In fact, her humor is one of the things that makes this book so easily digestible and entertaining; it keeps the mood up throughout, which is very necessary if you’re going to spend your leisure time reading a book about death. There’s only so much you can take before getting bogged down by the topic, yet I never once felt bogged down, only entertained and reflective.
I think her attitude rubbed off on me because during the weeks I was reading this book I referred to it endearingly as “my death book,” as in, to my husband: “Hey babe, on your way back from the kitchen can you grab me my death book from the kitchen island please?”
Catch a glimpse of her humor and style on her YouTube series, Ask a Mortician.
This book is a memoir about the early years of Doughty’s career in the funeral industry, but it’s more than that. It’s a contemplation on our mortality and our relationship or lack-thereof with death. It’s about the ways in which we choose to engage or disengage, consciously or not, with the fact that we are all one day going to die, and what will happen to our bodies when we die.
From the history of embalming, to death rituals and values from different cultures and times in our world, to stories and perspectives from philosophy, literature and history texts, to her own personal and honest experiences, this book is a deep dive into everything you didn’t know you wanted to know about death.
Doughty has many criticisms on western society’s approach and attitude toward death and death care, and throughout the book you see how her own ideas on a “better” approach evolve as she peels away layers of knowledge and understanding as a then-new person in the death industry.

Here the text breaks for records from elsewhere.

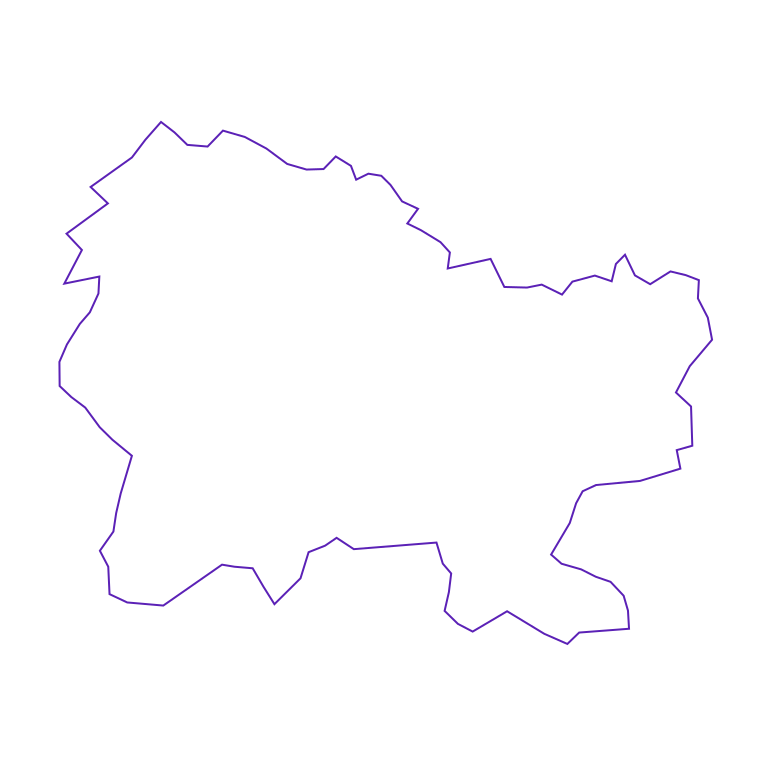 the district of Sede Nova, Rio Grande do Sul, Brazil, rotated 183°
{"feature_id": "56859067B54570666253245", "entity_name": "Sede Nova", "entity_type": "district", "adm_level": 2, "iso_a3": "BRA", "parent_name": "Brazil", "parent_adm1": "Rio Grande do Sul", "projection": "albers", "projection_center": [-53.96, -27.642], "detail": "fine", "context": "isolated", "style": "outline", "palette": "violet", "viewbox_px": 768, "rotation_deg": 183, "n_neighbors": 0, "source": "geoboundaries", "source_scale": "gbopen_adm2", "svg_char_len": 1463}
<svg xmlns="http://www.w3.org/2000/svg" viewBox="0 0 768 768"><g transform="rotate(183 384 384)"><path d="M103.8,511.4L123.4,497.6L139.1,505.6L150.1,525.7L158.7,516.0L162.0,498.5L179.1,503.3L201.2,496.1L210.9,482.6L231.7,491.5L246.2,487.8L268.9,487.2L284.1,514.5L326.4,502.7L325.1,518.8L335.0,528.6L355.1,539.5L369.1,545.5L359.2,560.7L375.5,567.3L387.9,583.1L397.6,591.8L410.6,593.2L422.5,586.6L428.4,600.1L444.1,608.7L455.6,595.5L472.6,594.1L492.2,598.7L513.8,613.0L535.9,623.4L558.1,628.6L572.6,611.9L592.9,612.5L606.4,624.3L620.4,634.0L635.1,615.4L647.6,597.0L687.3,565.4L669.2,549.9L708.9,517.5L692.7,502.0L708.5,467.5L673.9,476.4L673.9,459.4L681.5,440.2L690.9,428.1L702.7,406.9L709.3,389.1L707.8,365.0L695.6,354.6L681.1,344.8L665.6,325.9L652.3,314.1L632.0,299.1L641.2,260.9L644.7,241.1L646.5,222.5L659.0,202.6L649.8,187.1L647.1,159.8L629.0,152.4L592.8,151.2L536.3,195.1L523.8,193.7L505.5,193.1L493.8,175.3L481.9,158.4L457.2,185.6L450.5,212.1L434.3,219.5L423.3,227.9L405.5,217.5L323.3,228.4L315.9,207.7L307.0,198.3L308.3,179.6L311.6,160.6L297.6,148.3L282.5,141.4L249.2,163.5L210.8,142.9L187.3,134.0L176.1,146.0L126.5,152.4L128.5,170.5L133.6,185.1L147.4,198.3L162.4,202.6L177.4,209.2L197.3,213.8L208.2,222.4L191.2,254.9L185.9,275.0L180.0,287.3L167.0,294.2L123.3,300.6L83.6,315.0L88.2,333.3L72.9,338.5L76.2,377.6L92.0,390.8L79.6,417.8L58.7,445.4L64.1,467.2L75.0,485.9L75.0,504.2L88.3,508.5L103.8,511.4Z" fill="none" stroke="#5b21b6" stroke-width="2"/></g></svg>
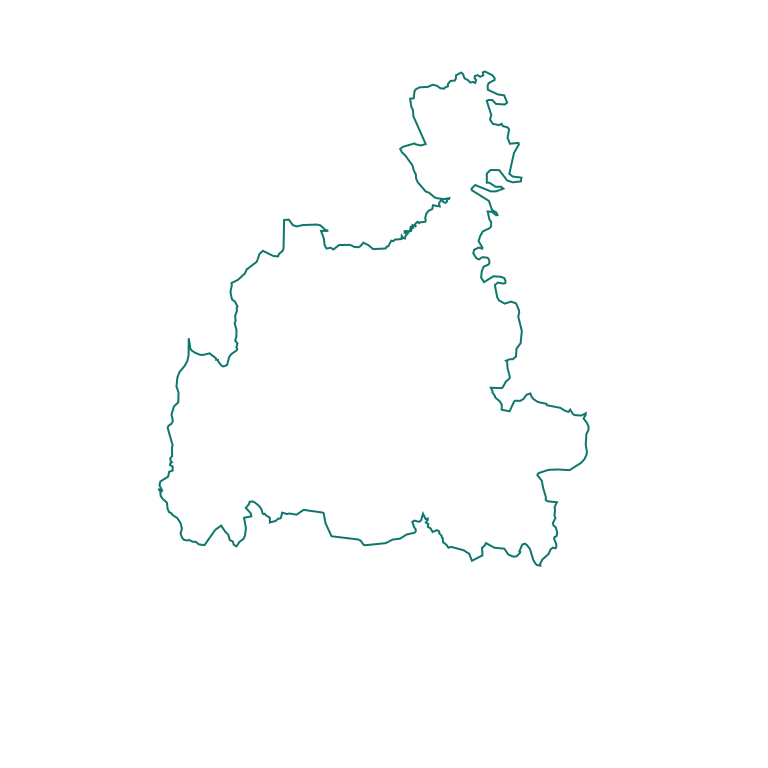 outline of Coatzingo, Puebla, Mexico, rotated 149°
{"feature_id": "50627088B82635679663989", "entity_name": "Coatzingo", "entity_type": "district", "adm_level": 2, "iso_a3": "MEX", "parent_name": "Mexico", "parent_adm1": "Puebla", "projection": "natural_earth1", "projection_center": [-98.173, 18.574], "detail": "fine", "context": "isolated", "style": "outline", "palette": "teal", "viewbox_px": 768, "rotation_deg": 149, "n_neighbors": 0, "source": "geoboundaries", "source_scale": "gbopen_adm2", "svg_char_len": 6166}
<svg xmlns="http://www.w3.org/2000/svg" viewBox="0 0 768 768"><g transform="rotate(149 384 384)"><path d="M132.6,587.7L131.7,588.9L132.1,592.9L136.6,599.9L138.9,600.2L139.7,597.6L140.7,597.5L143.4,597.9L144.6,600.4L147.4,601.2L148.8,599.7L148.5,597.1L150.8,595.1L152.1,597.0L154.8,598.0L155.5,601.1L157.5,604.4L156.7,609.4L157.5,611.2L163.2,611.5L165.3,608.6L167.1,607.7L170.9,609.5L174.8,608.2L175.9,606.2L178.6,606.8L180.4,606.2L183.4,608.5L185.0,612.4L188.1,615.4L193.4,616.1L200.8,620.0L205.1,620.2L207.1,619.2L211.4,613.6L214.7,615.1L217.9,607.3L218.0,604.0L220.9,598.5L224.7,568.2L229.6,569.5L233.6,573.3L234.0,574.5L245.6,577.6L249.1,577.1L249.3,573.3L248.1,569.1L247.0,556.8L248.5,551.6L248.8,547.1L250.6,543.7L251.2,539.8L249.1,527.5L246.9,524.8L244.5,517.9L243.0,516.0L237.5,511.7L232.3,509.7L233.0,509.1L235.1,509.7L236.0,508.0L238.0,507.6L239.2,508.9L239.7,511.4L240.8,512.0L243.8,510.6L244.8,507.5L250.0,512.0L252.5,509.1L256.5,509.5L260.0,508.2L263.2,505.1L264.1,502.4L265.4,501.9L269.6,503.9L271.3,503.9L271.3,505.4L272.4,505.8L275.7,504.7L275.5,503.1L276.1,503.0L277.7,505.5L278.8,504.9L278.8,502.8L279.8,503.1L280.5,504.6L281.8,503.3L281.3,501.8L282.2,501.2L287.6,504.4L288.4,503.0L285.8,500.9L289.1,500.0L291.1,497.9L292.3,499.2L292.5,501.8L294.3,499.2L300.3,502.2L302.5,501.6L303.9,503.1L309.5,499.8L310.8,500.4L312.9,499.4L323.8,505.2L326.0,511.3L329.0,515.8L333.2,514.3L335.5,514.4L338.9,516.9L341.4,520.7L351.0,526.3L358.0,525.3L359.6,528.3L363.4,529.6L363.6,531.6L363.1,534.3L360.7,539.5L359.1,547.6L352.9,544.0L355.0,546.5L356.8,552.6L359.2,555.1L371.6,562.0L377.8,564.1L380.3,567.2L380.9,573.9L385.2,576.0L400.3,551.9L402.3,550.3L407.0,549.6L409.1,547.9L412.9,550.7L419.3,560.6L423.7,559.6L430.0,554.3L442.7,552.9L446.2,550.4L455.5,548.5L462.8,549.1L463.4,547.2L468.0,542.3L469.6,538.3L470.7,534.8L469.3,531.3L469.7,525.8L471.1,525.1L472.5,522.3L476.5,519.1L478.6,514.6L480.7,513.1L482.6,506.4L486.0,500.8L489.2,497.8L488.7,494.3L491.7,491.3L491.8,489.6L493.1,488.7L499.5,488.3L502.6,487.0L508.7,481.1L512.6,481.7L514.0,484.0L514.5,488.8L513.9,490.2L515.5,491.2L514.8,492.5L517.8,500.2L524.2,502.1L526.5,503.7L529.9,508.1L531.5,511.6L531.9,513.7L527.8,523.8L536.7,509.3L540.7,505.0L545.3,502.3L553.3,499.5L557.8,495.9L563.1,488.9L564.5,482.5L569.8,474.2L575.6,473.0L581.9,467.2L583.7,461.8L584.8,460.4L587.2,459.3L590.2,459.2L592.0,457.9L596.8,440.2L598.4,438.8L602.7,431.4L605.7,430.2L606.4,428.4L606.1,426.1L608.0,426.1L609.2,424.8L607.7,422.1L609.7,418.7L613.4,419.4L616.7,415.8L625.9,415.6L628.6,412.9L629.1,406.8L629.7,406.6L631.3,410.3L631.2,406.7L633.1,403.1L632.7,398.9L631.2,394.2L633.9,388.1L634.2,384.6L633.0,383.3L632.7,380.7L630.3,375.6L630.0,370.1L631.5,364.4L635.5,360.4L636.3,356.2L635.8,353.6L633.3,351.2L631.3,350.7L629.4,347.5L626.5,345.5L625.4,342.0L620.9,338.3L603.8,345.9L596.5,346.5L596.2,339.6L595.1,335.1L596.6,329.7L594.7,326.8L595.6,323.6L594.1,320.8L589.3,323.1L584.4,323.6L581.6,325.3L576.6,331.5L572.9,341.4L565.9,338.9L564.8,341.8L566.3,349.0L561.5,350.6L560.0,352.2L557.3,351.2L555.7,348.9L553.9,343.9L553.5,339.8L554.7,335.6L554.2,334.4L553.1,334.2L552.8,332.1L550.7,328.2L553.2,324.1L547.4,322.4L544.1,323.1L542.4,322.2L541.1,322.5L537.6,326.2L534.0,322.4L532.0,321.9L526.2,317.0L517.7,317.5L502.7,305.3L502.3,304.2L505.8,294.9L507.4,280.5L486.3,264.1L484.7,261.7L484.3,256.5L482.8,255.3L464.5,246.7L456.7,246.2L450.0,243.2L442.1,243.3L434.4,240.8L432.7,241.3L431.7,243.0L431.9,245.7L430.8,251.2L428.5,251.4L424.8,247.7L422.3,248.1L417.4,252.7L417.9,246.7L415.8,246.1L416.8,244.8L419.5,243.7L418.1,241.3L420.0,239.0L418.4,236.2L418.6,232.1L413.9,231.5L412.6,229.2L413.6,227.5L412.8,224.5L413.5,222.4L413.0,221.6L414.9,217.9L413.3,214.1L413.1,210.5L410.4,209.9L401.3,200.4L398.4,194.4L399.7,187.2L387.9,186.4L384.3,193.1L381.1,193.6L378.5,195.1L373.8,186.9L365.7,180.9L365.2,173.7L362.2,169.5L359.1,168.0L354.8,169.1L353.7,169.8L354.3,170.7L348.2,175.2L345.4,174.5L344.4,172.1L343.9,167.2L346.7,156.0L346.7,152.2L346.2,150.2L343.6,147.8L343.1,149.2L338.6,152.0L330.5,153.5L326.7,156.3L323.5,156.8L321.6,154.8L320.3,155.5L318.8,158.0L317.9,164.0L316.5,165.0L314.5,164.7L312.1,167.1L310.6,172.8L311.6,175.2L311.0,177.8L306.1,180.7L305.6,183.6L302.4,187.7L301.1,190.7L296.7,193.6L304.4,199.4L305.1,201.4L303.5,203.6L301.1,213.1L298.6,219.7L299.5,226.7L298.4,227.8L296.9,227.9L287.3,225.7L279.2,221.3L269.3,214.6L255.5,214.9L251.0,216.3L246.8,219.1L244.8,221.7L242.4,228.0L236.2,237.0L232.6,239.1L230.6,241.9L230.1,246.4L230.7,251.7L227.3,253.4L226.1,255.0L230.9,255.2L236.8,259.3L237.6,261.4L237.6,266.1L240.3,265.1L242.6,267.8L245.2,272.8L255.2,281.8L255.1,283.4L261.5,289.5L263.6,294.0L264.1,297.1L263.4,300.5L267.4,301.4L272.2,299.3L276.0,299.4L279.9,302.0L281.5,302.0L290.5,295.9L296.3,301.3L293.6,305.9L293.7,309.5L295.6,315.2L295.1,316.5L295.4,321.1L294.5,322.2L294.4,325.8L285.4,319.9L283.7,320.1L278.5,323.2L273.6,324.1L272.4,325.4L269.9,334.1L267.1,339.5L267.5,341.1L263.4,340.4L260.8,338.9L256.7,339.6L252.2,346.1L246.0,348.5L238.6,358.4L234.2,372.7L231.2,375.7L230.3,377.8L229.3,385.1L232.7,389.2L239.1,390.7L242.4,396.4L242.3,400.1L238.0,411.7L234.2,412.3L230.2,408.8L228.1,408.0L226.7,409.9L226.4,412.8L228.7,415.8L234.8,420.0L245.8,419.8L245.9,425.2L242.4,430.0L238.3,433.2L232.7,432.6L231.3,433.4L229.9,436.5L230.2,438.8L233.3,441.4L234.9,442.1L238.3,441.8L240.0,444.1L240.2,450.0L237.5,452.7L232.4,452.1L230.1,449.4L229.4,450.2L229.3,457.8L225.5,461.2L220.7,463.9L213.3,463.2L211.0,464.0L208.7,467.7L208.9,470.7L206.3,478.5L202.8,475.9L200.9,470.8L199.7,470.4L199.4,473.2L201.8,477.6L199.8,486.9L209.0,505.0L208.2,506.4L203.4,507.6L193.2,494.0L188.7,491.4L181.1,490.0L182.1,492.8L186.8,495.6L190.1,502.4L192.2,503.6L187.5,511.4L182.6,512.6L175.1,508.0L173.6,495.0L169.7,490.5L162.3,487.2L159.9,490.1L166.9,495.6L168.3,499.6L153.6,515.1L145.0,519.9L144.6,521.4L152.3,525.1L151.2,531.5L145.6,537.9L146.0,540.5L149.3,543.8L149.2,546.5L151.8,546.5L156.7,550.9L157.0,556.0L153.5,559.3L150.1,573.8L148.0,573.6L144.9,571.6L143.8,566.5L142.2,565.3L136.4,561.3L133.6,561.8L132.3,569.5L137.2,573.5L143.4,582.7L141.6,586.3L139.4,588.0L132.6,587.7Z" fill="none" stroke="#0f766e" stroke-width="2"/></g></svg>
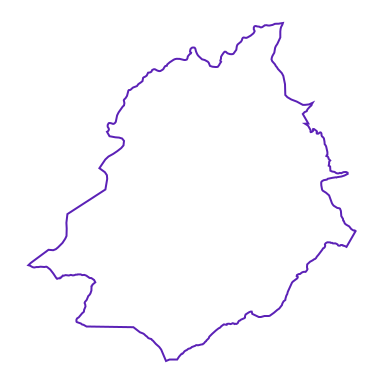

This book made me think… a lot. It was fascinating information to learn about, but it also made me reflect on my own beliefs and general knowledge, and what I would (will) do when faced with the death of loved ones, or even what I would want done to my own body after I die. Do I even know the death rituals that my cultures practice? Do I have opinions on what is important to me? And that’s precisely what I feel Doughty wants us to not be afraid to think about, because in the throes of dealing with a death, you often don’t know what to think, so you’re carried through the process instead of playing a conscious part in it.
I was reflective for a long time after finishing the book, as I saw myself, my loved ones, and the people around me through a new lens. Trivial things felt a little more trivial. Dreams and ambitious felt a little more urgent. (Doughty poses, hopefully, that being death-aware isn’t depressing, that it is actually the fuel that drives us toward our achievements and legacies because in our heart of hearts we know our time here is limited.)
The more we accept death as a normal part of our lives, the more we can talk and think about it in a constructive way and find out what’s important to us. Being death-aware can also help prepare us for what Doughty calls a “good death,” which can mean something different to each person.
One person’s good death could mean giving away most of their possessions near the end so that they’re not leaving so many things behind. It could mean making amends with certain individuals in your life as you acknowledge that you truly don’t know when your time will be up for such an opportunity.
It could mean understanding your options within the traditional funeral industry (or outside of it) and making decisions so your loved ones don’t have to. It could mean releasing the root cause of your fears of death so you can enjoy living with a little less burden.
On her website, The Order of the Good Death, Doughty has plenty of reading materials and resources to help us get educated on how to engage with death in a healthy way, without overt fear and despair. It is indeed overwhelming to think about, but Doughty suggests that it doesn’t have to be.